### Directions
Go through the records below line by line, counting those that contain the word "Кремль"; answer with the count only.

────────────────────────────────────────

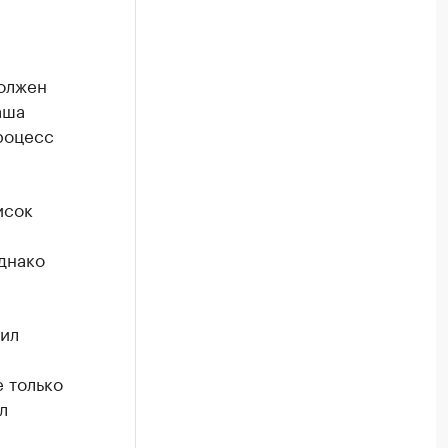
должен
аша
роцесс
исок
ы
днако
дил
 только
л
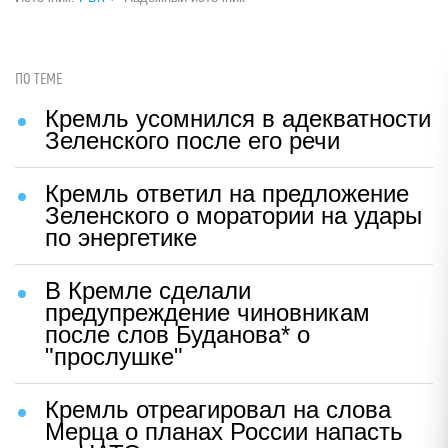
ПО ТЕМЕ
Кремль усомнился в адекватности
Зеленского после его речи
Кремль ответил на предложение
Зеленского о моратории на удары
по энергетике
В Кремле сделали
предупреждение чиновникам
после слов Буданова* о
"прослушке"
Кремль отреагировал на слова
Мерца о планах России напасть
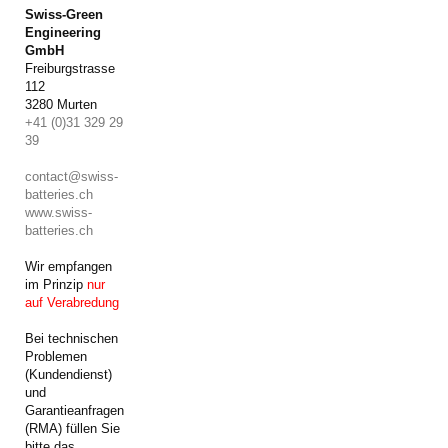
Swiss-Green
Engineering
GmbH
Freiburgstrasse
112
3280 Murten
+41 (0)31 329 29
39
contact@swiss-
batteries.ch
www.swiss-
batteries.ch
Wir empfangen
im Prinzip
nur
auf Verabredung
Bei technischen
Problemen
(Kundendienst)
und
Garantieanfragen
(RMA) füllen Sie
bitte das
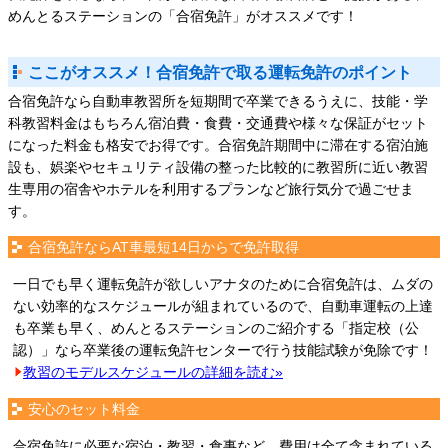
めんとるステーションの「合宿免許」がオススメです！
ここがオススメ！合宿免許で取る運転免許のポイント
合宿免許なら自動車教習所を短期間で卒業できるうえに、技能・学
科教習料金はもちろん宿泊費・食費・交通費や様々な保証がセット
になった料金も格安でお得です。合宿免許期間中に滞在する宿泊施
設も、娯楽やセキュリティ設備の整った比較的に教習所に近い教習
生専用の宿舎やホテルを利用するプランなど旅行気分で過ごせま
す。
合宿免許ならAT車最短14日からで免許取得
一日でも早く運転免許が欲しいアナタのために合宿免許は、ムダの
ない効率的なスケジュールが組まれているので、自動車運転の上達
も卒業も早く、めんとるステーションのご紹介する「指定校（公
認）」なら卒業後の運転免許センターで行う技能試験が免除です！
教習のモデルスケジュールの詳細を読む»
安心のセット料金
合宿免許に必要な宿泊・教習・食事など、費用は全て含まれている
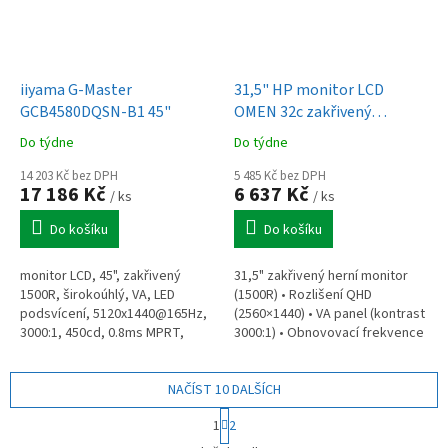
iiyama G-Master
31,5" HP monitor LCD
GCB4580DQSN-B1 45"
OMEN 32c zakřivený
(780K6AA)
Do týdne
Do týdne
14 203 Kč bez DPH
5 485 Kč bez DPH
17 186 Kč
6 637 Kč
/ ks
/ ks
Do košíku
Do košíku
monitor LCD, 45", zakřivený
31,5" zakřivený herní monitor
1500R, širokoúhlý, VA, LED
(1500R) • Rozlišení QHD
podsvícení, 5120x1440@165Hz,
(2560×1440) • VA panel (kontrast
3000:1, 450cd, 0.8ms MPRT,
3000:1) • Obnovovací frekvence
DisplayPort, 2x HDMI, USB, USB-
165 Hz • Odezva 1 ms GtG (s
C dock, repro 2x 3W
Overdrive) • AMD FreeSync...
NAČÍST 10 DALŠÍCH
S
1
2
t
O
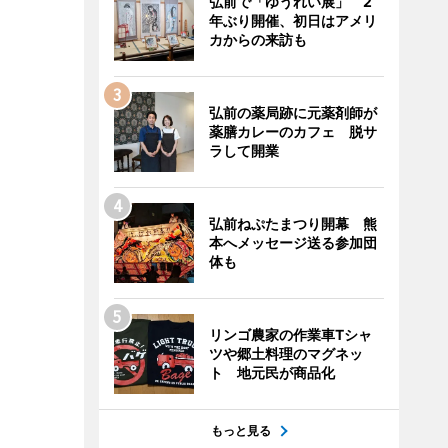
弘前で「ゆうれい展」 2
年ぶり開催、初日はアメリ
カからの来訪も
弘前の薬局跡に元薬剤師が
薬膳カレーのカフェ 脱サ
ラして開業
弘前ねぷたまつり開幕 熊
本へメッセージ送る参加団
体も
リンゴ農家の作業車Tシャ
ツや郷土料理のマグネッ
ト 地元民が商品化
もっと見る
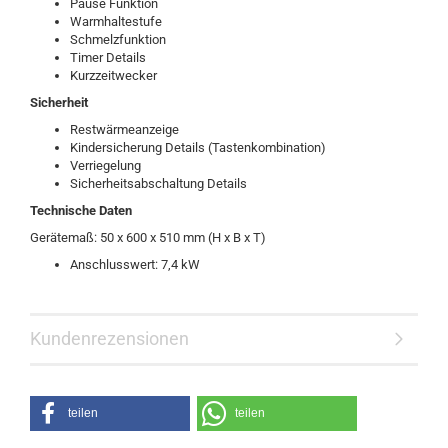
Pause Funktion
Warmhaltestufe
Schmelzfunktion
Timer Details
Kurzzeitwecker
Sicherheit
Restwärmeanzeige
Kindersicherung Details (Tastenkombination)
Verriegelung
Sicherheitsabschaltung Details
Technische Daten
Gerätemaß: 50 x 600 x 510 mm (H x B x T)
Anschlusswert: 7,4 kW
Kundenrezensionen
teilen
teilen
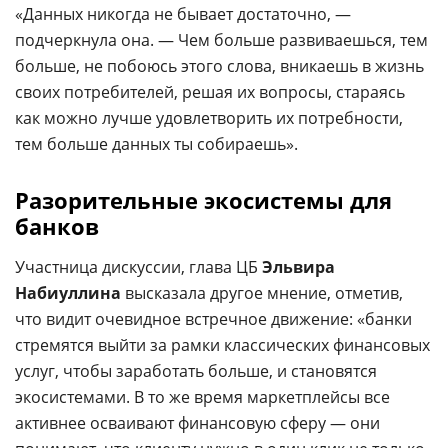
«Данных никогда не бывает достаточно, —
подчеркнула она. — Чем больше развиваешься, тем
больше, не побоюсь этого слова, вникаешь в жизнь
своих потребителей, решая их вопросы, стараясь
как можно лучше удовлетворить их потребности,
тем больше данных ты собираешь».
Разорительные экосистемы для
банков
Участница дискуссии, глава ЦБ
Эльвира
Набиуллина
высказала другое мнение, отметив,
что видит очевидное встречное движение: «банки
стремятся выйти за рамки классических финансовых
услуг, чтобы заработать больше, и становятся
экосистемами. В то же время маркетплейсы все
активнее осваивают финансовую сферу — они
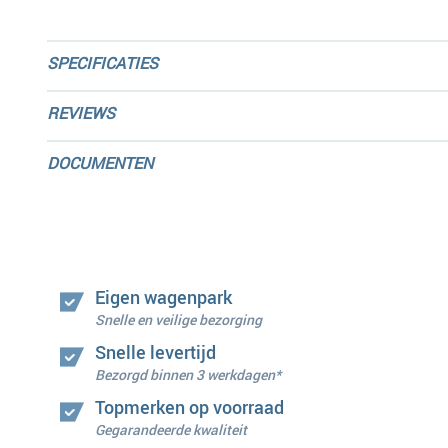
SPECIFICATIES
REVIEWS
DOCUMENTEN
Eigen wagenpark
Snelle en veilige bezorging
Snelle levertijd
Bezorgd binnen 3 werkdagen*
Topmerken op voorraad
Gegarandeerde kwaliteit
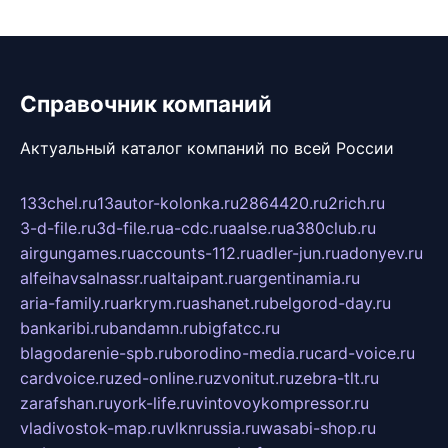
Справочник компаний
Актуальный каталог компаний по всей России
133chel.ru
13autor-kolonka.ru
2864420.ru
2rich.ru
3-d-file.ru
3d-file.ru
a-cdc.ru
aalse.ru
a380club.ru
airgungames.ru
accounts-112.ru
adler-jun.ru
adonyev.ru
alfeihavsalnassr.ru
altaipant.ru
argentinamia.ru
aria-family.ru
arkrym.ru
ashanet.ru
belgorod-day.ru
bankaribi.ru
bandamn.ru
bigfatcc.ru
blagodarenie-spb.ru
borodino-media.ru
card-voice.ru
cardvoice.ru
zed-online.ru
zvonitut.ru
zebra-tlt.ru
zarafshan.ru
york-life.ru
vintovoykompressor.ru
vladivostok-map.ru
vlknrussia.ru
wasabi-shop.ru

────────────────────────────────────────

### Your solution
3